In France, territorial diplomacy is tightly connected to that of decentralized cooperation, which generally takes the form of the implementation of a local developmental aid policy and the establishment of extra-European intercommunal partnerships (North-South). From this perspective, territorial diplomacy serves as the local extension of the state's foreign policy and is built through cooperation and in complementarity with the latter. The legitimacy of this international action of local authorities has its origins in the practice of town-twinning that was initiated after World War Two between France and Germany with the aim of reconciling the two countries. In the United States, on the other hand, the origin of a municipal foreign policy came from the mobilization of local populations against US foreign policy in the 1980s. They for example boycotted investments in certain countries, which were considered unethical, or they welcomed illegal refugees fleeing conflict in Latin America. This concept of a city diplomacy “independent” of the state was taken up by the United Cities and Local Governments network founded in 2004, which brings together the world's infra-national entities. During a meeting in Marrakesh in 2006, it defined city diplomacy as the “tool of local authorities for the promotion of social cohesion, the prevention of conflicts, and post-conflict reconstruction”.

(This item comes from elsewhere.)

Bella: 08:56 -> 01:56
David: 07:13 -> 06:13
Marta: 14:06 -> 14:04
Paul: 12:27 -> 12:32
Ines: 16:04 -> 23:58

However, the “European” terminology for territorial diplomacy surpasses the framework of decentralized cooperation or local diplomacy referred to above: firstly, at the European level, it is also understood as a para-diplomatic action on the part of federated states, one that is authorized in federal systems and inscribed as such in their constitutions (for example in Germany or in the Swiss Confederation). Secondly, in the context of European integration and especially after the introduction of the principle of subsidiarity in article 3B of the Maastricht Treaty of 1992, territorial diplomacy also became a tool for local and regional authorities to participate in European policy. They conduct a “minor” foreign policy within the EU, which enables them to go beyond national borders by developing interregional, cross-border, transnational, and macro-regional cooperation. This European territorial diplomacy is firstly supposed to contribute to the implementation of EU Regional Policy. With the creation of the Interreg program by the European Commission in 1990, the European Community directly associated regions with the carrying out of the Common Market. With the European Neighbourhood Policy (ENP) of 2004, the EU also provided for the contribution of regions to the stabilization of external borders and provided them with a financial tool, the European Neighbourhood Policy Instrument, in order to accomplish this task. The role of regions in Regional Policy was further reinforced in 2007, when the European Commission introduced the objective of territorial cooperation, with the aim of having regions contribute to European economic and social cohesion through their “small” foreign policy. Finally, since the creation of the European Grouping of Territorial Cooperation (EGTC) in 2007, local authorities can formalize external relations with their European neighbours and set up transnational legal structures. With the adoption of the Third Protocol of the Madrid Convention on Transfrontier Cooperation in 2009, the Council of Europe prepared for the implementation of a similar legal instrument, the Euroregional Cooperation Groupings (ECG), which is destined for the border regions of the Council of Europe's 47 member states. This legal instrument notably enables local and regional authorities of non-EU members to conduct neighbourhood policy and to thus contribute to the stabilization of the European continent.
In France, territorial diplomacy has recently evolved with the adoption on December 13, 2000, of a new legal framework recognizing the ability of overseas local and regional authorities to intervene in negotiations and, in certain circumstances, to sign agreements with sovereign nations. For instance, this law enabled French Guiana to directly formalize relations with Brazil. A new bill from July 22, 2015 would expand this possibility to all French local and regional authorities in an effort to facilitate territorial diplomacy. Nevertheless, these measures always provide for the external action of local and regional authorities to be authorized by the state and to be compatible with and complementary to the “main” foreign policy.